Early adopters have a Mecca: it's Tokyo's Akihabara district, also known as "Electric City", a neon-soaked warren of high-rise gadget emporia. There, in 1999, I bought a digital camera, a new-fangled type of gizmo that few people in Britain had heard of. Over the next few years 1 watched in mounting dismay as digital cameras became more popular, cheaper and more powerful, until better models could be had for a quarter of the price I had paid. Did I feel stupid? What I actually did was this: I splashed out more money last year for a new one, one that let me feel pleasantly ahead of the curve once again. But I know that cannot last, and I'll probably have to buy another in a few years.

Thus early adopters are betting on other people eventually feeling the same desires. And it's worse if that future never arrives. Early adopters of the Betamax home-video format in the 1970s could only look on in dismay when their investment was nullified by the triumph of VHS. All sorts of apparently marvellous inventions, such as videogame consoles like the Atari Jaguar have been consigned to the dustbin of history right after a few early adopters bought in. Those who invested thousands in a Segway motorized scooter on the wave of absurd hype that accompanied its launch a couple of years ago can join the club.

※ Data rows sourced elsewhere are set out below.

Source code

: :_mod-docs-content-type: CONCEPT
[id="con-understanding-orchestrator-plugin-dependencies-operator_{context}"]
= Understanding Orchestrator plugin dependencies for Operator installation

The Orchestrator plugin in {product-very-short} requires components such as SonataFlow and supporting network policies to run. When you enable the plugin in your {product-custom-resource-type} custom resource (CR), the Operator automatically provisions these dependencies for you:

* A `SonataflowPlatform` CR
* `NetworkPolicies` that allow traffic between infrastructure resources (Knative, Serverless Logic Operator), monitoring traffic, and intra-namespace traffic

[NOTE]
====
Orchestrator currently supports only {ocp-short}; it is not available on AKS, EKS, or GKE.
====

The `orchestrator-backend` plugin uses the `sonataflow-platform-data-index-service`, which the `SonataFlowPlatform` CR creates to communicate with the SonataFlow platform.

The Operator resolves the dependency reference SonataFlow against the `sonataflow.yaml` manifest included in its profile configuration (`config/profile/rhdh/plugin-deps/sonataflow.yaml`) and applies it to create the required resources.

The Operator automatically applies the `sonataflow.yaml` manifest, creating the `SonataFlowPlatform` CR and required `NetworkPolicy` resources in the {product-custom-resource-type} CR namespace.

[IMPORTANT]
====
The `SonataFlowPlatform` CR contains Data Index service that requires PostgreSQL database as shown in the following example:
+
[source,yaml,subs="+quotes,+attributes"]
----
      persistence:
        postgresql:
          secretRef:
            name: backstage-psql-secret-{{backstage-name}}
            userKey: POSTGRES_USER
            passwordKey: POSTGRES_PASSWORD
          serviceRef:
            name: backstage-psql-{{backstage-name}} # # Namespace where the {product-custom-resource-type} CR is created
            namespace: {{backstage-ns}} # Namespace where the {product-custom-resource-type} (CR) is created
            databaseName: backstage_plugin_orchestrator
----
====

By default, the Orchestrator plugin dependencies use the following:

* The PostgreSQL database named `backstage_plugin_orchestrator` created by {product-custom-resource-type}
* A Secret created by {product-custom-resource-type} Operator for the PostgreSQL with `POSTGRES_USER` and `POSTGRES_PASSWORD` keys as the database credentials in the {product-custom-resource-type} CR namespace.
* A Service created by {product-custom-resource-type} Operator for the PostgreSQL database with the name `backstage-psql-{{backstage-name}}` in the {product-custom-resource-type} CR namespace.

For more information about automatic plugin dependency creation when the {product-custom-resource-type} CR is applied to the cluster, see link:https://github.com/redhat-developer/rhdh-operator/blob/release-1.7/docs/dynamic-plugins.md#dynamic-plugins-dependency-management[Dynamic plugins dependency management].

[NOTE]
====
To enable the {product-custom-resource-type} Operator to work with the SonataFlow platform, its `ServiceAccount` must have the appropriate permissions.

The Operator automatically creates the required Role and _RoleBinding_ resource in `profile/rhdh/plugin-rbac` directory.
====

You might think we should just stop being so silly, save our money, and wait to see what really catches on. But the logic of the industry is such that, if everyone did that, no innovation would become popular. Imagine the third person to buy an ordinary telephone soon after Alexander Graham Bell had invented it. Who was he going to call? Maybe he simply bought two phones, one for a special friend. But still, the utility and eventual ubiquity of the device wasn't clear at the time. Indeed, the telephone was originally marketed as a way to listen to music concerts from the comfort of your own home. Nobody dreamed of the possibility of being able to speak to any one of millions of people. And yet if Telephone Man, and the subsequent hundreds and thousands of early adopters after him, had not bought into the idea, the vast communication networks that we all take for granted today would never have been built.

The same goes, indeed, for all new technologies. Those yuppies holding bricks to their ears that we laughed at in the 1980s made the current mobile phone possible. People who bought DVD players when they still cost a fortune, instead of today's cheap one at the local supermarket, made sure that the new format succeeded. Early adopters' desire for desires bankrolled the future. And what did they get for their pains? They got a hole in their bank accounts and inferior, unperfected technology. But still, they got it first. And today they are still at work, buying overpriced digital radios, DVD recorders and LCD televisions, and even 3G phones, so that you will be eventually be able to buy better and less expensive ones.

So next time you see a gadget-festooned geek and feel tempted to sneer, think for a minute. Without early adopters, there would be no cheap mobile phones or DVD players; there would be no telephone or television either. We are the tragic, unsung foot-soldiers of the technology revolution. We're the desire-addicted vanguard, pure in heart, dreaming of a better future. We make expensive mistakes so you don't have to. Really, we are heroes.